Some thoughts on SONA 2006
By Rob Ramos
(taken from http://www.phoenixeyrie.blogspot.com/)
What an... interesting SONA.
The President appeared to be in an upbeat mood... and was probably a little bit too excited for her SONA, as she stepped up to give her speech even before the singing of the National Anthem. Whoops. I expect several Protocol Officers to get a really good tongue lashing later, as well this little incident getting blown totally out of proportion by the media and her enemies.
Quite a bit of names congratulated there, and not a few ribbing. She even took a playful jab at Makati Rep. Teddy Boy Locsin.
She rattled off quite a good number of programs, nearly all of it infrastructure in nature: roads, sea and air facilities, railways... In one sense, the construction of all these transportation infrastructure makes sense on a strategic level: roads, rail facilities, seaports and aerodromes are not called "arteries" for nothing. These are the essential pipelines through which a nation's economy and growth flow through, and development is usually interconnected, pun not intended, with the level of development of such. A bad road usually means less progress coming into a locale, just as a well-paved and maintained highway quite literally speeds up the flow of investments and people into a place.

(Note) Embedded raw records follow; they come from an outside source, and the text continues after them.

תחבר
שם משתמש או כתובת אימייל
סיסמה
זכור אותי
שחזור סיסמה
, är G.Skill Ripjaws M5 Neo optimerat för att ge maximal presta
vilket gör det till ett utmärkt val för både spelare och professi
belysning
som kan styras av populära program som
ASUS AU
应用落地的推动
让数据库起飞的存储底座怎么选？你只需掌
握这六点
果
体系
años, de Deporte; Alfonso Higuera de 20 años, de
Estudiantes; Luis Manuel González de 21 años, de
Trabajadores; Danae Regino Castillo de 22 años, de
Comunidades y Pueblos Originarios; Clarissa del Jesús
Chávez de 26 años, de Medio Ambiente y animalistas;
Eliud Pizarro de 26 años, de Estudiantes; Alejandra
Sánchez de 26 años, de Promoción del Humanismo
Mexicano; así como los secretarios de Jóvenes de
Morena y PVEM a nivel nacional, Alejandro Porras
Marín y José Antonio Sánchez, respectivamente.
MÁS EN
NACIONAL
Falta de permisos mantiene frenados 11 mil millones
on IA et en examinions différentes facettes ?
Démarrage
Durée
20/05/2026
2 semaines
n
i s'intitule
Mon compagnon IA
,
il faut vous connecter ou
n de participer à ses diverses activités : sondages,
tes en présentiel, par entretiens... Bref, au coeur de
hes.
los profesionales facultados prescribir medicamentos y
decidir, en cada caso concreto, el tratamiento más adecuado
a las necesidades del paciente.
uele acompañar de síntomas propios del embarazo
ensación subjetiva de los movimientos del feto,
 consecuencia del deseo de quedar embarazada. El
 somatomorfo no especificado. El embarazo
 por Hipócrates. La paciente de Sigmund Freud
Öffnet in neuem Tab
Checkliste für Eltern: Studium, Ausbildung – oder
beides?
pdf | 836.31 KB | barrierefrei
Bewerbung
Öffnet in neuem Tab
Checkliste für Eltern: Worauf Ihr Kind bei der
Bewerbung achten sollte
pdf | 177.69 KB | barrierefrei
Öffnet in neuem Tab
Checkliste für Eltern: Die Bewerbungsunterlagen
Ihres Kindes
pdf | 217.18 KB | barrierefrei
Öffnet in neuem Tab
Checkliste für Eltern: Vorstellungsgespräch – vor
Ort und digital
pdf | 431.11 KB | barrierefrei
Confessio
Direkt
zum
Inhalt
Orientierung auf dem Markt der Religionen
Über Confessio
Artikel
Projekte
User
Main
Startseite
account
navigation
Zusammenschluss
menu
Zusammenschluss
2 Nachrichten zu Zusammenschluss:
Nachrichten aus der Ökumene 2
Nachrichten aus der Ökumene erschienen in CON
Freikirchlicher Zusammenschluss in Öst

Of course, as the Prez continued to rattle off all those projects - some of which, she said, are in place already - my mind had one question: where are we going to get the money for all this?
Is that why she started her SONA by saying we not only have money to pay off the national debt, but to build needed infrastructure?
And I don't think she should have spent the amount of time she did in praising Gen. Palparan. She's currently under flak for the disappearance and deaths of Leftists; heaping such accolades on the man regarded as the foremost hunter of the Left in the Philippines might not be good PR. People would say she's sancitoning extra-judicial killings now, straight from her own mouth, even if there really is no proof until now that the military, and Palparan in particular, are behind many if not all of the deaths and disappearances.
It's also good to see a new guy at the helm of the Senate. I have nothing against a Senate that is indepedent and even critical of the Executive Branch; the principle of the Separation of Powers only holds if all three branches are strong. But, given the context of Frank Drilon's actions since 8 July 2005, the Senate's activities appeared to go beyond mere fiscalizing.
Now that a man without (immediate) ulterior motives on the Presidency is at the Senate's helm, perhaps it would be a more productive one, and not just plain destructively noisy.